El informe de 1992, de la Defensoría del Pueblo, incluyó entre sus recomendaciones, algunas relacionadas con la pedagogía en derechos humanos, dirigidas a todos los sectores del Estado y la sociedad, con el fin de enfrentar la intolerancia e impunidad que se vivía para entonces, destacando la responsabilidad de la sociedad en su conjunto de reforzar los valores de tolerancia y respeto por el otro en la vida cotidiana, así como el entendimiento del adversario como contradictor y no como enemigo.

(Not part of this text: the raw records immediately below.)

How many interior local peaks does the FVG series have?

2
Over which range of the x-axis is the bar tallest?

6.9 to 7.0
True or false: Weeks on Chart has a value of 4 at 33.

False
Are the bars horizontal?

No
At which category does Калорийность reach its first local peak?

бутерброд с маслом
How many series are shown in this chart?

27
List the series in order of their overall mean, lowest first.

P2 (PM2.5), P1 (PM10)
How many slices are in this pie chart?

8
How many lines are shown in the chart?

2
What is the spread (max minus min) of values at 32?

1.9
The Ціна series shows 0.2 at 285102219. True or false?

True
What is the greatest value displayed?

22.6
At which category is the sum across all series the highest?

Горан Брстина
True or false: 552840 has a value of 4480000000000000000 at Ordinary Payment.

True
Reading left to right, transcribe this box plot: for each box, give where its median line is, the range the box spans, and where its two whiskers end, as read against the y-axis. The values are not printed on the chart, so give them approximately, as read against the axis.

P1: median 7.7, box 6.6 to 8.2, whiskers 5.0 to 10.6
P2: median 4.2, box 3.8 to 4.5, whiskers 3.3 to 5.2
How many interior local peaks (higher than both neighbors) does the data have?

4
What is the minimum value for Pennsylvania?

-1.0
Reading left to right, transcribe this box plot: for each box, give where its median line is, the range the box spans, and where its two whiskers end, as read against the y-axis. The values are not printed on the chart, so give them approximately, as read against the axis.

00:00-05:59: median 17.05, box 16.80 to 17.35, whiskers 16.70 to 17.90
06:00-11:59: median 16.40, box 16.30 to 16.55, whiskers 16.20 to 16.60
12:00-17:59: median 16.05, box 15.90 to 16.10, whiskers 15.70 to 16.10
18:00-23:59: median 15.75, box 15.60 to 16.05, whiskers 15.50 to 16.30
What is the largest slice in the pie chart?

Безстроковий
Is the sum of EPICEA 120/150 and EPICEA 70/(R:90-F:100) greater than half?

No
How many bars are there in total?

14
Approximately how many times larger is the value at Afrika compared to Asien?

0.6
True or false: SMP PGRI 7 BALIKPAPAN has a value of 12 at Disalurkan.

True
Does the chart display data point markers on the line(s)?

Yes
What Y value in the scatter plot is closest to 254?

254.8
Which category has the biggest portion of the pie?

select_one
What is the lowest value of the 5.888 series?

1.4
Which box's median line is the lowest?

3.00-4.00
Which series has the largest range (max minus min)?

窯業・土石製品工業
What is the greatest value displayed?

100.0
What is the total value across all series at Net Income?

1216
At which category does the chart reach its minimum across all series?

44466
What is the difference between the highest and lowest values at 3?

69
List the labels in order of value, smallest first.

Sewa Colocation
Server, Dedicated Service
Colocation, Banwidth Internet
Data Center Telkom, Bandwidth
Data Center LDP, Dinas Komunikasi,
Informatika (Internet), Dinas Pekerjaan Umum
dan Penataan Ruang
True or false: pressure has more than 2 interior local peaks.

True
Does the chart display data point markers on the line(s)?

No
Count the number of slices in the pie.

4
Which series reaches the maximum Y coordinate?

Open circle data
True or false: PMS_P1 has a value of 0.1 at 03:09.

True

La estigmatización vulnera los principios democráticos que deben orientar el debate público y pone en riesgo a quienes ejercen sus derechos políticos en el marco de la Constitución. La normalización de discursos estigmatizantes y la deslegitimación de actores y movimientos políticos constituyen una puerta que nuestra sociedad debe cerrar para siempre.

Este fallo es una oportunidad para reafirmar que la vida, la dignidad y la diferencia deben ser el centro de nuestra convivencia. Que este paso nos impulse también hacia un país que respeta, protege y escucha, porque solo desde allí podremos construir el Buen Futuro Hoy que la democracia necesita.